* [Source document]:
▼▼▼

Hi,
I am studying on microarray data set which its platform is the GPL 96([HG-U133A] ). Consequently, I used the GPL 96 annotation file to annotate gene expression data and convert probe ids into gene identifiers. My problem is that in the annotation file I see three columns as gene identifiers include "Gene title", "Gene symbol" and "Gene ID". Because some times multiple probes map to one gene, then I used aggregate()
function as follows:
my_aggregate_Expr_data <- aggregate(my_Expr_data[, -c(1,2)],
by = list(gene_name = my_data$`Gene symbol`),
FUN = mean,
na.rm = TRUE)
which in my_Expr_data[, -c(1,2)]
, the first column is "Prob ID" and the second column is "Gene symbol".
However, the "Gene symbol" is not a good identifier, and I need an identifier such as "Ensemble id", which indicates the unique position for each gene, and I do not have the "Ensemble id" column for each probe in the GPL96 annotation file. With this account, can I use "Gene ID" as a unique identifier for each gene associated with one or more probes? I appreciate if anybody shares his/her idea with me.

▲▲▲

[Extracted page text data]
▼▼▼

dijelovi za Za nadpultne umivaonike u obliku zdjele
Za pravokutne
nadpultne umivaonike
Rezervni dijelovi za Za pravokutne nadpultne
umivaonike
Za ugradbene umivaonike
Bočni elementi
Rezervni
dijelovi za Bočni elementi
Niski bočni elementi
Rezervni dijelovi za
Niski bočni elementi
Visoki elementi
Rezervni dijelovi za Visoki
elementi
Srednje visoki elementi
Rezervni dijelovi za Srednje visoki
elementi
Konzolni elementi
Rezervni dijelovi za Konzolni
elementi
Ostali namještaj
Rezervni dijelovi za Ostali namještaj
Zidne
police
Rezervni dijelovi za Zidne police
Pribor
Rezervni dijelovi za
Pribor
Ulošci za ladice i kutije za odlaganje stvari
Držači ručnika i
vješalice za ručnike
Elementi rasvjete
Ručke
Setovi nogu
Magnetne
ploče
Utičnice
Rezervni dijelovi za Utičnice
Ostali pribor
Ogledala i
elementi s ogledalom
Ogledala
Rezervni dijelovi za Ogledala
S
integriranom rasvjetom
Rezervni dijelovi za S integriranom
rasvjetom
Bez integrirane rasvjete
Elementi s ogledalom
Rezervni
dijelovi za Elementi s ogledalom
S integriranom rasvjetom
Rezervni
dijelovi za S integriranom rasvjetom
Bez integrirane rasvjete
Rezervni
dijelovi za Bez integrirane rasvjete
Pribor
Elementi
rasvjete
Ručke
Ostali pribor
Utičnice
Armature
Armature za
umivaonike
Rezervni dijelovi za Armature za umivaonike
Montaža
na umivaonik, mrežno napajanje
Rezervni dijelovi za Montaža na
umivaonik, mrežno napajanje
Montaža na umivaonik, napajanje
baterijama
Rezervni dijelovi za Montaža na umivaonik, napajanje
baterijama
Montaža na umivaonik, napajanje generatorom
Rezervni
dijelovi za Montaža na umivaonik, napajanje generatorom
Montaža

▲▲▲
▼▼▼

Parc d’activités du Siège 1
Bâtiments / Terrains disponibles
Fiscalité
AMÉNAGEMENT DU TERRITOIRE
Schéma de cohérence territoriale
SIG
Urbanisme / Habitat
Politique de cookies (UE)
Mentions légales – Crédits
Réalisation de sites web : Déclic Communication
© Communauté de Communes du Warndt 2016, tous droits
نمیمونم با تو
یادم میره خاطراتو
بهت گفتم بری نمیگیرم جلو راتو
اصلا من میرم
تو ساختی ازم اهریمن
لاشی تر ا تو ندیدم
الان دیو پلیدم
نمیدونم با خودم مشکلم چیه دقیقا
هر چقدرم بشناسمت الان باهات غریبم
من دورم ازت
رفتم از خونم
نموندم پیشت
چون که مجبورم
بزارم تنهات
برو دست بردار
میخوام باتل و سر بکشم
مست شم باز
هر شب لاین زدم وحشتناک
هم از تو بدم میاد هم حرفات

▲▲▲
▼▼▼

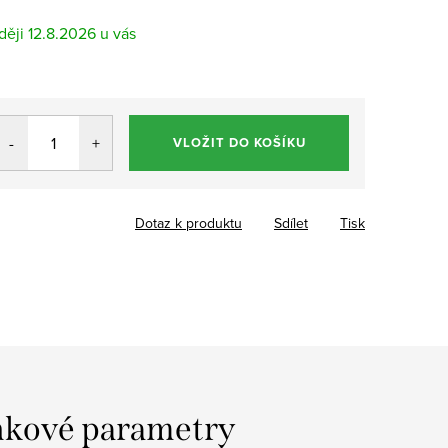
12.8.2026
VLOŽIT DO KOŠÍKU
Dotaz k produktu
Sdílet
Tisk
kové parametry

▲▲▲

* [Problem set]:
A) Retype the passage of the microarray post between "which in my_Expr_data[, -c(1,2)]" and "idea with me.", inclusive.
B) Which three columns does the microarray post name as gene identifiers in the annotation file?
C) Write the text that follows the last sentence of the microarray post.
None of the extracted page text data is needed here.

* [Results for each task]:
A)
which in my_Expr_data[, -c(1,2)]
, the first column is "Prob ID" and the second column is "Gene symbol".
However, the "Gene symbol" is not a good identifier, and I need an identifier such as "Ensemble id", which indicates the unique position for each gene, and I do not have the "Ensemble id" column for each probe in the GPL96 annotation file. With this account, can I use "Gene ID" as a unique identifier for each gene associated with one or more probes? I appreciate if anybody shares his/her idea with me.

B) "Gene title", "Gene symbol" and "Gene ID"

C)
Best Regards,
Dear Dr. Blighe
Thanks for your comment. I also, add
'ENTREZID'
in your code. but as you see for1007_s_at
I have 8 'Ensemble Id'. Their Gene Symbol is DDR1 and MIR4640. So, exactly my question is which 'Ensemble Id' should I use for1007_s_at
at DDR1? or by which mechanism I can understand which 'Ensemble Id' is my target for downstream analysis in1007_s_at
probe ?I appreciate it if you share your comment with me.
Best Regards,
That's right, Kevin. I have the same problem, could you please let me know how I can solve this issue?